The models were fine. The infra was fine. The team was good. The problem was that we had almost no way to learn from how people were actually using what we built.
To be clear, that's not a complaint. When your platform holds millions of people's employment records you don't just pipe that into a training set. Client agreements exist for a reason. Privacy regulations exist for a reason. Those restrictions are protecting real people and that matters.
But it puts you in a weird position as an ML engineer. You're building systems to help real users but you can't observe real usage. You can't see how people phrase their questions. You can't study which searches return nothing. You can't build feedback loops because the feedback itself contains the data you're not allowed to look at.
So you do what everyone does. Engineers write synthetic queries. You generate training data based on what you think users might ask. You put together eval sets that seem reasonable but deep down you know aren't grounded in anything real. You ship it. It works okay.
This is not a niche problem. It's everywhere.
Samsung found this out the hard way when their engineers started pasting proprietary source code and internal meeting notes into ChatGPT to get help with debugging and documentation. Three separate leaks in under a month. Samsung's response was to ban ChatGPT entirely.[1] That's the current state of the art in enterprise data protection: don't let the data near AI at all.
IBM's latest research shows that 72% of CEOs believe proprietary data is the key to unlocking generative AI value, but half admit their data environments can't actually support their AI ambitions.[2] They know the data is the moat. They just can't use it.
And the numbers on the deployment side tell the same story. 79% of enterprises have adopted AI agents in some form, but only 11% have them in production. That gap isn't about model capability. It's about trust. Companies don't trust that their sensitive data will stay private once it enters an ML pipeline.
The workarounds are all some version of the same compromise. You either use synthetic data that doesn't capture real distribution, or you anonymize production data so aggressively that it loses the signal you needed, or you just don't build the ML feature at all. I've done all three.

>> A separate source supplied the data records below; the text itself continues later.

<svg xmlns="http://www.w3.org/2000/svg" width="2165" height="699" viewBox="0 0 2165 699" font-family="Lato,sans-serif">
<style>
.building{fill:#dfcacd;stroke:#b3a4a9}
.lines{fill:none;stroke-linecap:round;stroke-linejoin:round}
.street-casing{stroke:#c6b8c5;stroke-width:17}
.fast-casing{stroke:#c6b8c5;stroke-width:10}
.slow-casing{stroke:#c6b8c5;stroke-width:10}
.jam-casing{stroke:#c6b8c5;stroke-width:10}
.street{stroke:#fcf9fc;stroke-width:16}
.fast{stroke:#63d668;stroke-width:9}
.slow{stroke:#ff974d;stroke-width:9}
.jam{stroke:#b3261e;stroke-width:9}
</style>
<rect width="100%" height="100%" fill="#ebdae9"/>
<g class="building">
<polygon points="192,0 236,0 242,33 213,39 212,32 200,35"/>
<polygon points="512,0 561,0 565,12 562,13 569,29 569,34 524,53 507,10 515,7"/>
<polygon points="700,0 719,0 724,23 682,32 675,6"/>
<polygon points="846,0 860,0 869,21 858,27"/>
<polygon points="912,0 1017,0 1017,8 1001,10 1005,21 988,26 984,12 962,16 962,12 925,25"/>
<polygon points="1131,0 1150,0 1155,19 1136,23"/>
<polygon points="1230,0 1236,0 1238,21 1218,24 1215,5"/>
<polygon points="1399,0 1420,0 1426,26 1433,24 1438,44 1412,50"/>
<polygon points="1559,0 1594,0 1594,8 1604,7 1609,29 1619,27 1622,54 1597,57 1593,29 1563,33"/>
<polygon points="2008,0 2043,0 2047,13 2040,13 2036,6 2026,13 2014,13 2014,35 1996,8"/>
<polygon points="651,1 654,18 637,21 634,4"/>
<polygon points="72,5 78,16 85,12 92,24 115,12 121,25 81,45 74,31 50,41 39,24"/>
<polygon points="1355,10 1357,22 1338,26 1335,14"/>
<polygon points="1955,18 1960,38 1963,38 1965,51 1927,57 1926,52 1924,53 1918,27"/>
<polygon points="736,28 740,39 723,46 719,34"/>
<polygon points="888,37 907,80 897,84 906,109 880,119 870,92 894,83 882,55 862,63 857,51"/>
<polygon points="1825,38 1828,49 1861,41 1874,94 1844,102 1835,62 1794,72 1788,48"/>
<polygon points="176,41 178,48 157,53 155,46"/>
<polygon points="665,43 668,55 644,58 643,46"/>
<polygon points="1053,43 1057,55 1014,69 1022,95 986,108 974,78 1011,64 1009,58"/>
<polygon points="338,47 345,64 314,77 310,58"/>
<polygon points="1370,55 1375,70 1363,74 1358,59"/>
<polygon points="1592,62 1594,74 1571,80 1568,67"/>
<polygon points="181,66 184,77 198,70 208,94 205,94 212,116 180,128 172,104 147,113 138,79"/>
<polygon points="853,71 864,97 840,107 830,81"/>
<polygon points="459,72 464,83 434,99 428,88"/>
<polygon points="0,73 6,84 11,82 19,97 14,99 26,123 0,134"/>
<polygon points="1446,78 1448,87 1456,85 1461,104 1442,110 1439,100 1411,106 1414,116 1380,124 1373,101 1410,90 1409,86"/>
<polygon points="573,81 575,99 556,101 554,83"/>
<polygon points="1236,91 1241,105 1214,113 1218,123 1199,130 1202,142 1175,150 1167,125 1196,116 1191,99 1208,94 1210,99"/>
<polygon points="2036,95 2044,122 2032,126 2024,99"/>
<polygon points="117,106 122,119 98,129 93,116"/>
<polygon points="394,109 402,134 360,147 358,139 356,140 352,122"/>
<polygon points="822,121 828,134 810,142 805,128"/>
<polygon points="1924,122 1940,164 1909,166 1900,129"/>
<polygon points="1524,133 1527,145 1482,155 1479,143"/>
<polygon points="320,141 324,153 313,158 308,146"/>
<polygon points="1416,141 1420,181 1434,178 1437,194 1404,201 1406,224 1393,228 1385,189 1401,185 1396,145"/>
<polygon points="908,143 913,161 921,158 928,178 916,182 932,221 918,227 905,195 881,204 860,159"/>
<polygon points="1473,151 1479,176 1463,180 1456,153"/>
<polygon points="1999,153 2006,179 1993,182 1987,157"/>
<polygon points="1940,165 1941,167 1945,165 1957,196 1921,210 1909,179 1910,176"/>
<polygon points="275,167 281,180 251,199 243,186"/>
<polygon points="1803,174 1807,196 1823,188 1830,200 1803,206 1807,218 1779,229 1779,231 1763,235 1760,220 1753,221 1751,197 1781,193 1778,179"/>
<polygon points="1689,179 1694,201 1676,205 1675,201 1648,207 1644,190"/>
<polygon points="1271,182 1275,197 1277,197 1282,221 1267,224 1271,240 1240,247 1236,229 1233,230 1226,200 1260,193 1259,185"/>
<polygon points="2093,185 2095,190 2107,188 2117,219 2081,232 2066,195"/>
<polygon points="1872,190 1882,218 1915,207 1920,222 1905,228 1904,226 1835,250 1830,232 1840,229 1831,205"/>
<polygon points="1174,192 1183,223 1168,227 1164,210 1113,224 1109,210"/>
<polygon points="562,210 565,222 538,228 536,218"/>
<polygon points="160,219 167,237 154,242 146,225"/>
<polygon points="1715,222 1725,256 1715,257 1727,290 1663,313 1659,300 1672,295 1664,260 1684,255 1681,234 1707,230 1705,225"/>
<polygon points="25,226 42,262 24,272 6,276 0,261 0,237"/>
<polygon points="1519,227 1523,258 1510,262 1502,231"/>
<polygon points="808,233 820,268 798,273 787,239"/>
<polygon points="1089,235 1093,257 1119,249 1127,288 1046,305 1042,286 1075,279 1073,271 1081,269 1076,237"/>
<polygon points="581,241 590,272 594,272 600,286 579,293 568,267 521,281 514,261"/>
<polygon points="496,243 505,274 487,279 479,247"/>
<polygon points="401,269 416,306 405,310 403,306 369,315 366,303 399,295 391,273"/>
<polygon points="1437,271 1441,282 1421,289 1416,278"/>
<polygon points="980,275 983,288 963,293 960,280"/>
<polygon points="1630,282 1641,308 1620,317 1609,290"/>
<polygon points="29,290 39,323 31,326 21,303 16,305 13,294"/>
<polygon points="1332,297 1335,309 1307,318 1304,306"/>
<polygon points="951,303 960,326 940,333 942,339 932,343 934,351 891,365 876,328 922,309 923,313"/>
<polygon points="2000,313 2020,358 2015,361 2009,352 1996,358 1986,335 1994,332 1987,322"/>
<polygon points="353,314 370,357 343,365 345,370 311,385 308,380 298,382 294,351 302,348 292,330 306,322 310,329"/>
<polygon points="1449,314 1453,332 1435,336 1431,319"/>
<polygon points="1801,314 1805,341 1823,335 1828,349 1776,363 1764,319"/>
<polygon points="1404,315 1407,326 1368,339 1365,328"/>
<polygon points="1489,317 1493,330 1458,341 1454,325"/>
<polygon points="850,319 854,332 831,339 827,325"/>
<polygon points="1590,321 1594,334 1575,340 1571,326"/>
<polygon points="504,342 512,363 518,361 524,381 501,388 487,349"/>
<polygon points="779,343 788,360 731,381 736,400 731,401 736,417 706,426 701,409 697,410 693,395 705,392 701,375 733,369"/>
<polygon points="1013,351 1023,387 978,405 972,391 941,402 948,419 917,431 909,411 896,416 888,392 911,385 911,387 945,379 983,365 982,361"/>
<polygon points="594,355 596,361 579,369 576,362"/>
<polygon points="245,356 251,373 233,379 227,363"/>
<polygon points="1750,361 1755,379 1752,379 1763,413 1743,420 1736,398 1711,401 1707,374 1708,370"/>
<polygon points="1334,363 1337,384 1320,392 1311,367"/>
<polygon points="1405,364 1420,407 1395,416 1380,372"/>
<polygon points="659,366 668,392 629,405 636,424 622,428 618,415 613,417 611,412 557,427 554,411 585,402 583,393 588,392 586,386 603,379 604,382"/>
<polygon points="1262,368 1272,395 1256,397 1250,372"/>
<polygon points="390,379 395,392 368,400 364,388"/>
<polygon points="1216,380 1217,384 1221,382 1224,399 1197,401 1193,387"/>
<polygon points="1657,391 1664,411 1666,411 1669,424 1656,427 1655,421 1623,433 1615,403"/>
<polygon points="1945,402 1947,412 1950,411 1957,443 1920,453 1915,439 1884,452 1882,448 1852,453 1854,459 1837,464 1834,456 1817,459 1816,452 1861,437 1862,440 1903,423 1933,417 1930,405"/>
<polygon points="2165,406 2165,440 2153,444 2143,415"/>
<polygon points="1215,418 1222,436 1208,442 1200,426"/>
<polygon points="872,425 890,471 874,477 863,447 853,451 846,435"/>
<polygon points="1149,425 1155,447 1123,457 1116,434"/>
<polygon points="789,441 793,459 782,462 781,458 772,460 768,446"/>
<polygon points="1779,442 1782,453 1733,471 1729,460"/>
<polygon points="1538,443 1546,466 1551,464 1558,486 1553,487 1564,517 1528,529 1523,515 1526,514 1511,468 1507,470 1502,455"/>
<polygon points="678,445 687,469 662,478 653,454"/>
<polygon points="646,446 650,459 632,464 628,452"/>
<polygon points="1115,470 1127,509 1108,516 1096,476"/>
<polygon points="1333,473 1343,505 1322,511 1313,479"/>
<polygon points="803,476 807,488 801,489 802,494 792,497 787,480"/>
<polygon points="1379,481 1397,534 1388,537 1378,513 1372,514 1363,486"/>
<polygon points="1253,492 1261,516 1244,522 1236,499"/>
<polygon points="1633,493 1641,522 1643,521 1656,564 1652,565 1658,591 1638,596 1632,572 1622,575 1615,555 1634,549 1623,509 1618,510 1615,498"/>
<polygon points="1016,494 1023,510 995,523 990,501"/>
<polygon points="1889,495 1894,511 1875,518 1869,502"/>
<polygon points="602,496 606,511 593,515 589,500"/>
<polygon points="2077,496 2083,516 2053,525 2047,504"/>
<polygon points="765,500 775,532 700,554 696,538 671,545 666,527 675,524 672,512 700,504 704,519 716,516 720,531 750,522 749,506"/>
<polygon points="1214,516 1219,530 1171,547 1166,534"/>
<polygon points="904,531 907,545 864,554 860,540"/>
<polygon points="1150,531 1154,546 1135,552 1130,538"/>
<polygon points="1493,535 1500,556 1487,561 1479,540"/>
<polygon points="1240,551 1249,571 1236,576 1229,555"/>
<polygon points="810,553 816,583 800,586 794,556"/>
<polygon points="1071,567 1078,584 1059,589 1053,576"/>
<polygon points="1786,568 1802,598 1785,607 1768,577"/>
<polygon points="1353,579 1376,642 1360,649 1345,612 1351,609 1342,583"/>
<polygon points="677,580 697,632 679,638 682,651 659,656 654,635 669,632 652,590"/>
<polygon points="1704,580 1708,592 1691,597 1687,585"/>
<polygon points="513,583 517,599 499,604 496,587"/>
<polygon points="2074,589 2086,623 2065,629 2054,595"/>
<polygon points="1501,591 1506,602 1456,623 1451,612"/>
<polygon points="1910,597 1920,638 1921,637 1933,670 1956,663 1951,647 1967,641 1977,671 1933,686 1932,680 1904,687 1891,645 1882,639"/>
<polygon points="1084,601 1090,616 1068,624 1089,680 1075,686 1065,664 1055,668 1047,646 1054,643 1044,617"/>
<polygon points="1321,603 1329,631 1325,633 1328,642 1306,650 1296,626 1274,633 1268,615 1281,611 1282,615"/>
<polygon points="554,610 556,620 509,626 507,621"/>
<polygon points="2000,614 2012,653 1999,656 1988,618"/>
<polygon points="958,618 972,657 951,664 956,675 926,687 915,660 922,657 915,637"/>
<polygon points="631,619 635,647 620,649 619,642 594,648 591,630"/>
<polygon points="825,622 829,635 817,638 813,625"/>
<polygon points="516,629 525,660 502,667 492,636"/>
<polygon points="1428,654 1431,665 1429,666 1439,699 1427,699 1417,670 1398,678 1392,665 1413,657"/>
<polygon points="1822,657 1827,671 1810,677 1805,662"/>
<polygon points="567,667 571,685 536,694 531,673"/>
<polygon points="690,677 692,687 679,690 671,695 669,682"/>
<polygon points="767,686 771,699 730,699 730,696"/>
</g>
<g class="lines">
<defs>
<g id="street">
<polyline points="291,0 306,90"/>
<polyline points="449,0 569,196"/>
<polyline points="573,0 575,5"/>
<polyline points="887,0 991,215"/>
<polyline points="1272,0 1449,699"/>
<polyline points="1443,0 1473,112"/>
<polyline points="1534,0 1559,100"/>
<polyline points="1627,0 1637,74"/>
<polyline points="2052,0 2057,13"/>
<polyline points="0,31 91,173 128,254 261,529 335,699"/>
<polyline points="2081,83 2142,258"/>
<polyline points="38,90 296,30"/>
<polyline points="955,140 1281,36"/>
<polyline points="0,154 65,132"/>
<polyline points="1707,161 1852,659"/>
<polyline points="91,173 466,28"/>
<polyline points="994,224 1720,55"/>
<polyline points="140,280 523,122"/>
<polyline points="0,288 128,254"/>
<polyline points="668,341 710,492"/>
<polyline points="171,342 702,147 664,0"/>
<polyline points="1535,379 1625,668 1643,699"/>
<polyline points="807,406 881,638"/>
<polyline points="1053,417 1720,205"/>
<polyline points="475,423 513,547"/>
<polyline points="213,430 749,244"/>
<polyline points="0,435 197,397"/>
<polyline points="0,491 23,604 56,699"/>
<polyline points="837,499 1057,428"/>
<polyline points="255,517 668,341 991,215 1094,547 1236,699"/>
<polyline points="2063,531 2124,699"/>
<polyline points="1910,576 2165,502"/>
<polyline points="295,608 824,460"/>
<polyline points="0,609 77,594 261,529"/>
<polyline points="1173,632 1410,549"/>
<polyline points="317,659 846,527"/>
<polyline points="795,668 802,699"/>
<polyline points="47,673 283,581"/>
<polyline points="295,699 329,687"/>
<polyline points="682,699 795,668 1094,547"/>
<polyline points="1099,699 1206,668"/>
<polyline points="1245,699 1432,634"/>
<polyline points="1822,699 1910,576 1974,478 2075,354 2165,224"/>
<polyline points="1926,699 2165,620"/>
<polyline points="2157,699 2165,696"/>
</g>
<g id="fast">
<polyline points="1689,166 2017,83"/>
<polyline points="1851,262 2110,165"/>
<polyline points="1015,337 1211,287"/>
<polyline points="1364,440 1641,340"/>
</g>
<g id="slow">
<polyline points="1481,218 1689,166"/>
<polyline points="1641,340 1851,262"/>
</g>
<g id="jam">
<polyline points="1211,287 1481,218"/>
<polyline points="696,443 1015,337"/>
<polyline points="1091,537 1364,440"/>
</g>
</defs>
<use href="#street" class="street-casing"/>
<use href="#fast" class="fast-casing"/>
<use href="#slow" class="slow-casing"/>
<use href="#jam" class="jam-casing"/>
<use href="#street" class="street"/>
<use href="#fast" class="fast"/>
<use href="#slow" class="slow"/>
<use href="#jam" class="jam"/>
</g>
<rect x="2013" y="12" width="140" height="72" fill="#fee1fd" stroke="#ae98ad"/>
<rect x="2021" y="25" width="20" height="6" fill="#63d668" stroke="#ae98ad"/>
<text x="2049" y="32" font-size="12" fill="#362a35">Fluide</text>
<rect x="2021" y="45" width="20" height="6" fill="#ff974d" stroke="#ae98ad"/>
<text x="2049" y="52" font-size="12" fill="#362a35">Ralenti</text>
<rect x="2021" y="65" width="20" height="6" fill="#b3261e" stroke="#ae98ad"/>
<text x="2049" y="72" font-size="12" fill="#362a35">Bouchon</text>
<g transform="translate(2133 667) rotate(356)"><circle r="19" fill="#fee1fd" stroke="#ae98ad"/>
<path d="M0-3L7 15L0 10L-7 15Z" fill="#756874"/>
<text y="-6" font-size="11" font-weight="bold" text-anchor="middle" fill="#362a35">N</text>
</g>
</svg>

There's always this gap though. Between what you shipped and what you could have shipped if there was a way to safely learn from production without compromising anyone's privacy. You want to tune retrieval but you need real documents. You want human feedback but the feedback contains PII. You want to understand failure modes but the failed queries are just as sensitive as the successful ones.
Healthcare companies are sitting on patient data that could train diagnostic models that save lives. Banks have transaction histories that could transform fraud detection. Legal firms have case documents that would power the best retrieval systems in the world. HR platforms have workforce data that could predict retention and compensation trends across entire industries. The data is right there. The models are ready. There's just no safe bridge between them.
The industry talks a lot about foundation models and training compute and architecture choices. In my experience the thing that actually determines whether an enterprise ML system is useful to a real person is data access. Not volume. Access. Can you safely learn from real usage without breaking the trust that users put in you when they handed over their data.
Both sides of that tension are completely valid. That's why it's hard. That's also why I think it's one of the more interesting problems to work on right now.